Source data.
== == ==
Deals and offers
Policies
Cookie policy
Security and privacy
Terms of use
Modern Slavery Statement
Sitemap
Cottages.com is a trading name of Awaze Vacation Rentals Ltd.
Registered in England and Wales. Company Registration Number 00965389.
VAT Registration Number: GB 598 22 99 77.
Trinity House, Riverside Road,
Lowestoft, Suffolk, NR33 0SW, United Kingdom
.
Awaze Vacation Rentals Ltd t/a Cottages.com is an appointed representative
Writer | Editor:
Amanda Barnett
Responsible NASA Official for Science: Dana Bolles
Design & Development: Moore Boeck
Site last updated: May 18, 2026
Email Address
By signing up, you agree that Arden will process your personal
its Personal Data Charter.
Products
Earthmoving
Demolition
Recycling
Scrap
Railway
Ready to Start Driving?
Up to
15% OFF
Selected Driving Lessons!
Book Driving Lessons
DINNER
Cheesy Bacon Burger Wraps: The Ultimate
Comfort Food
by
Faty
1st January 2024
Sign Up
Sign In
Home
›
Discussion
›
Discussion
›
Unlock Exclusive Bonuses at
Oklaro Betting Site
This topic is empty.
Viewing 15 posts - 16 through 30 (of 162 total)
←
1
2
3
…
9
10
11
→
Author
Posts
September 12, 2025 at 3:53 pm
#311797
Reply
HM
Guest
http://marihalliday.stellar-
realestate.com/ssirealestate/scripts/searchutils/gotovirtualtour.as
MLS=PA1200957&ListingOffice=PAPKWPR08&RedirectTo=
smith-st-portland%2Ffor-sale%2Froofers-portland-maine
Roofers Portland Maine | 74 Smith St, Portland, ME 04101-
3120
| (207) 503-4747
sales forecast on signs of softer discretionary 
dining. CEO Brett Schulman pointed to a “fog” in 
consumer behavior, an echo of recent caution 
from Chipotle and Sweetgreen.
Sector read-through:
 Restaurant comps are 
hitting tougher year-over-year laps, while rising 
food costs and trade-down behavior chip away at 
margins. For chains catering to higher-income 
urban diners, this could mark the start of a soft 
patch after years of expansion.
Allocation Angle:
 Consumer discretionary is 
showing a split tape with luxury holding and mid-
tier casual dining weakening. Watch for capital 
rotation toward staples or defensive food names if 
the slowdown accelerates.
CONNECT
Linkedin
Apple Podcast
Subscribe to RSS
== == ==
Assignment.
Reproduce word for word the lines of the rows above, from the very first line through the line containing "Unlock Exclusive Bonuses at", including both. Output only those lines.

Solution.
Deals and offers
Policies
Cookie policy
Security and privacy
Terms of use
Modern Slavery Statement
Sitemap
Cottages.com is a trading name of Awaze Vacation Rentals Ltd.
Registered in England and Wales. Company Registration Number 00965389.
VAT Registration Number: GB 598 22 99 77.
Trinity House, Riverside Road,
Lowestoft, Suffolk, NR33 0SW, United Kingdom
.
Awaze Vacation Rentals Ltd t/a Cottages.com is an appointed representative
Writer | Editor:
Amanda Barnett
Responsible NASA Official for Science: Dana Bolles
Design & Development: Moore Boeck
Site last updated: May 18, 2026
Email Address
By signing up, you agree that Arden will process your personal
its Personal Data Charter.
Products
Earthmoving
Demolition
Recycling
Scrap
Railway
Ready to Start Driving?
Up to
15% OFF
Selected Driving Lessons!
Book Driving Lessons
DINNER
Cheesy Bacon Burger Wraps: The Ultimate
Comfort Food
by
Faty
1st January 2024
Sign Up
Sign In
Home
›
Discussion
›
Discussion
›
Unlock Exclusive Bonuses at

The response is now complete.